Из этих же текстов взято и французское название Исла-Нуэвы. Лишний раз подчеркнем любовь писателя к словесным играм: на языке галлов остров называется Новым (Neuve), что с перестановкой слогов и заменой одной буквы легко сводится к фамилии автора — Верн. Кстати, фамилия индейца-лоцмана сначала звучала иначе: Каррон, что фонетически созвучно с Хароном — зловещим персонажем эллинской мифологии, перевозчиком душ через реку, отделявшую солнечный мир живых от печального царства мертвых...
Роман о Магеллании начинается так же, как и множество других произведений Ж. Верна: географическими описаниями, историческими экскурсами, вплетающимися в сюжетную канву. Но очень скоро автор переходит к иной, глубоко волнующей его теме: индивидуум и власть. Как раз в это время отношения амьенского муниципального советника Верна с новым мэром города Альфонсом Фике, мягко говоря, не складывались. В одном из своих стихотворений писатель назвал городского голову «ужасным господином Фике» и «вьючным животным». Но с властью мэра даже он, народный избранник, человек всемирно известный, пользовавшийся огромным авторитетом в самых разных кругах, коротко знакомый с несколькими отпрысками правящих династий Европы, ничего не мог поделать. Что же говорить о простых смертных! Не оттого ли готов покончить жизнь самоубийством Кау-джер? Нет, сам Верн и в мыслях не допускал для себя подобного исхода, но к иллюзиям демократии совершенно охладел.

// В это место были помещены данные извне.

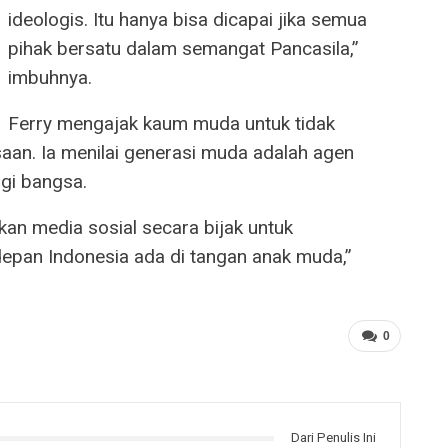
ideologis. Itu hanya bisa dicapai jika semua
pihak bersatu dalam semangat Pancasila,”
imbuhnya.
Ferry mengajak kaum muda untuk tidak
saan. Ia menilai generasi muda adalah agen
gi bangsa.
akan media sosial secara bijak untuk
 depan Indonesia ada di tangan anak muda,”
0
Dari Penulis Ini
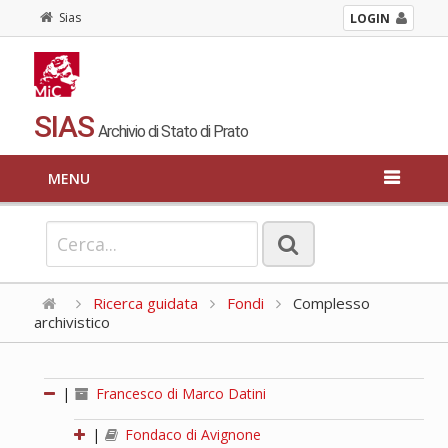
Sias
LOGIN
SIAS
Archivio di Stato di Prato
MENU
Ricerca guidata
Fondi
Complesso
archivistico
|
Francesco di Marco Datini
|
Fondaco di Avignone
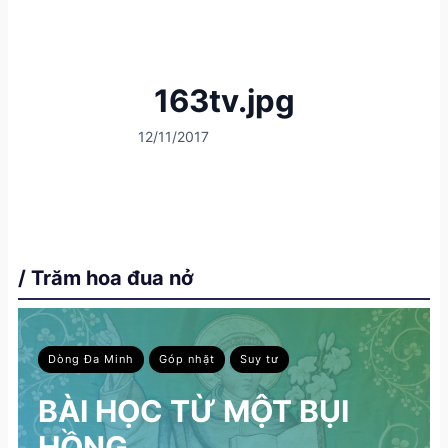
163tv.jpg
12/11/2017
/ Trăm hoa đua nở
Dòng Đa Minh
Góp nhặt
Suy tư
BÀI HỌC TỪ MỘT BỤI
HỒNG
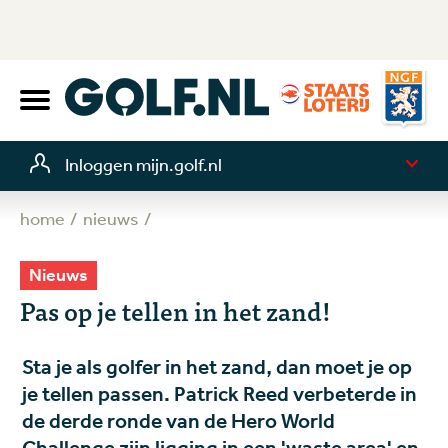
Inloggen mijn.golf.nl
home
nieuws
Nieuws
Pas op je tellen in het zand!
Sta je als golfer in het zand, dan moet je op
je tellen passen. Patrick Reed verbeterde in
de derde ronde van de Hero World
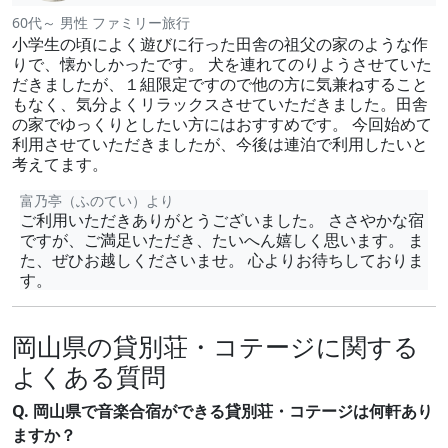
60代～ 男性 ファミリー旅行
小学生の頃によく遊びに行った田舎の祖父の家のような作
りで、懐かしかったです。 犬を連れてのりようさせていた
だきましたが、１組限定ですので他の方に気兼ねすること
もなく、気分よくリラックスさせていただきました。田舎
の家でゆっくりとしたい方にはおすすめです。 今回始めて
利用させていただきましたが、今後は連泊で利用したいと
考えてます。
富乃亭（ふのてい）より
ご利用いただきありがとうございました。 ささやかな宿
ですが、ご満足いただき、たいへん嬉しく思います。 ま
た、ぜひお越しくださいませ。 心よりお待ちしておりま
す。
岡山県の貸別荘・コテージに関する
よくある質問
Q. 岡山県で音楽合宿ができる貸別荘・コテージは何軒あり
ますか？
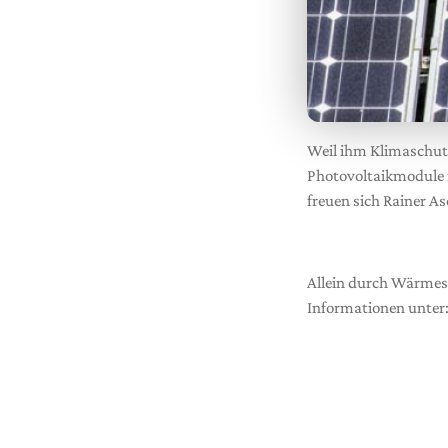
Weil ihm Klimaschutz
Photovoltaikmodule i
freuen sich Rainer A
Allein durch Wärmesc
Informationen unter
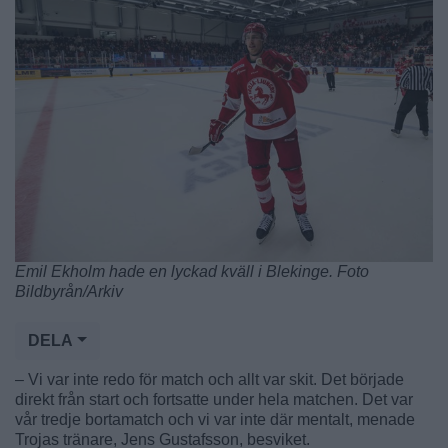
Emil Ekholm hade en lyckad kväll i Blekinge. Foto
Bildbyrån/Arkiv
DELA
– Vi var inte redo för match och allt var skit. Det började
direkt från start och fortsatte under hela matchen. Det var
vår tredje bortamatch och vi var inte där mentalt, menade
Trojas tränare, Jens Gustafsson, besviket.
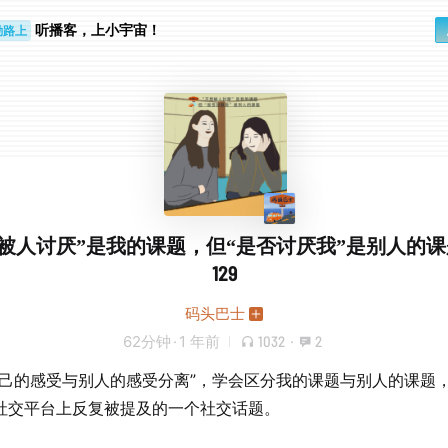
听播客，上小宇宙！
勤路上
睛好累
被人讨厌”是我的课题，但“是否讨厌我”是别人的课题 
129
码头巴士
62分钟
·
1 年前
1032
·
2
自己的感受与别人的感受分离”，学会区分我的课题与别人的课题
社交平台上反复被提及的一个社交话题。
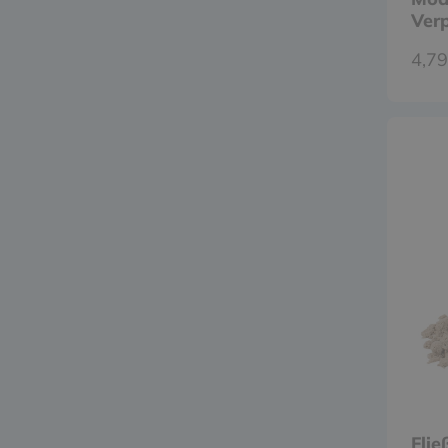
Ver
wäh
4,79
Flie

Здесь надо остановиться на политической позиции писателя. Еще совсем недавно его изображали противником всяческого господства одного человека над другим, борцом «за счастье угнетенных народов», верным другом и единомышленником парижских коммунаров, сторонником всеобщего социального равенства и даже скрытым революционером. На самом деле ничего подобного не было. Да, Жюль Верн выступал и против колониального порабощения европейцами коренных жителей заморских земель, и против несправедливого буржуазного общества, и против всех и всяческих форм насилия и подавления одного человека другим, но делал это с позиций христианской морали, последовательно придерживаясь постулатов евангельского учения.

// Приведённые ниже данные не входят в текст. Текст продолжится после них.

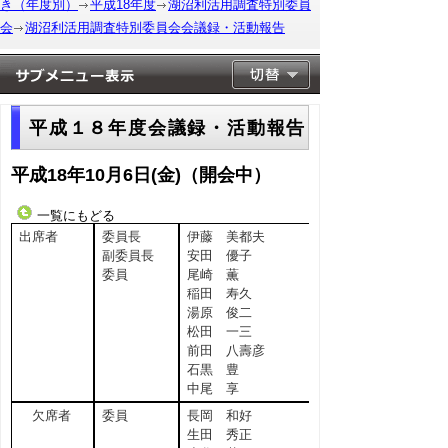
き（年度別）
平成18年度
湖沼利活用調査特別委員
会
湖沼利活用調査特別委員会会議録・活動報告
平成１８年度会議録・活動報告
平成18年10月6日(金)（開会中）
一覧にもどる
出席者
委員長
伊藤 美都夫
副委員長
安田 優子
委員
尾崎 薫
稲田 寿久
湯原 俊二
松田 一三
前田 八壽彦
石黒 豊
中尾 享
欠席者
委員
長岡 和好
生田 秀正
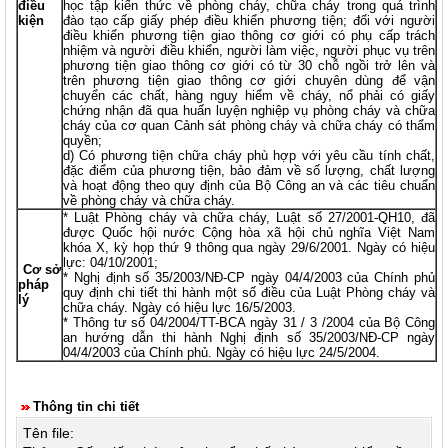
điều
học tập kiến thức về phòng cháy, chữa cháy trong quá trình
kiện
đào tạo cấp giấy phép điều khiển phương tiện; đối với người
điều khiển phương tiện giao thông cơ giới có phụ cấp trách
nhiệm và người điều khiển, người làm việc, người phục vụ trên
phương tiện giao thông cơ giới có từ 30 chỗ ngồi trở lên và
trên phương tiện giao thông cơ giới chuyên dùng để vận
chuyển các chất, hàng nguy hiểm về cháy, nổ phải có giấy
chứng nhận đã qua huấn luyện nghiệp vụ phòng cháy và chữa
cháy của cơ quan Cảnh sát phòng cháy và chữa cháy có thẩm
quyền;
d) Có phương tiện chữa cháy phù hợp với yêu cầu tính chất,
đặc điểm của phương tiện, bảo đảm về số lượng, chất lượng
và hoạt động theo quy định của Bộ Công an và các tiêu chuẩn
về phòng cháy và chữa cháy.
* Luật Phòng cháy và chữa cháy, Luật số 27/2001-QH10, đã
được Quốc hội nước Cộng hòa xã hội chủ nghĩa Việt Nam
khóa X, kỳ họp thứ 9 thông qua ngày 29/6/2001. Ngày có hiệu
lực: 04/10/2001;
Cơ sở
* Nghị định số 35/2003/NĐ-CP ngày 04/4/2003 của Chính phủ
pháp
quy định chi tiết thi hành một số điều của Luật Phòng cháy và
lý
chữa cháy. Ngày có hiệu lực 16/5/2003.
* Thông tư số 04/2004/TT-BCA ngày 31 / 3 /2004 của Bộ Công
an hướng dẫn thi hành Nghị định số 35/2003/NĐ-CP ngày
04/4/2003 của Chính phủ. Ngày có hiệu lực 24/5/2004.
Thông tin chi tiết
Tên file:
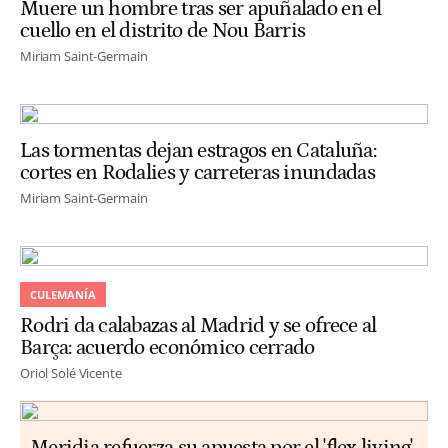
Muere un hombre tras ser apuñalado en el
cuello en el distrito de Nou Barris
Miriam Saint-Germain
Las tormentas dejan estragos en Cataluña:
cortes en Rodalies y carreteras inundadas
Miriam Saint-Germain
CULEMANÍA
Rodri da calabazas al Madrid y se ofrece al
Barça: acuerdo económico cerrado
Oriol Solé Vicente
Meridia refuerza su apuesta por el 'flex living'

Известно, что Верн не любил внешних проявлений религиозности и крайне редко переступал порог католического храма. Но это не говорит об абсолютном атеизме писателя. Вера, крепко угнездившаяся в нем еще во время обучения в монастырском пансионе, нет-нет да и прорывалась в его произведениях, например в финальных эпизодах романа «В Магеллании». Ссылки на высшее существо, на Бога, на Божий Промысел довольно часты в ранних рукописях писателя. Однако Пьер-Жюль Этцель категорически возражал против любых нематериалистических пассажей в «Необыкновенных приключениях» и нещадно изгонял их из верновских романов. Журналист Луи Вёйо свидетельствовал, что издатель всякую ссылку на Бога заменял словами «случай» или, на худой конец, «провидение»[313]. После смерти Этцеля-старшего Верну удалось в значительной степени избавиться от «диктатуры материализма». На страницах его поздних произведений находится место и чудесному, и даже сверхъестественному.
В старости знаменитого литератора все чаще посещают мысли о вечном. Размышляют на эту тему и его герои. В романе о Кау-джере подобные мысли, правда, остаются за рамками текста, но можно с уверенностью предположить, что они не чужды главному герою. Знаменательно, что благодетель индейцев сторонится миссионеров различных конфессий, тогда как глава острова Осте заботится о строительстве не только католического храма, но и протестантской церкви.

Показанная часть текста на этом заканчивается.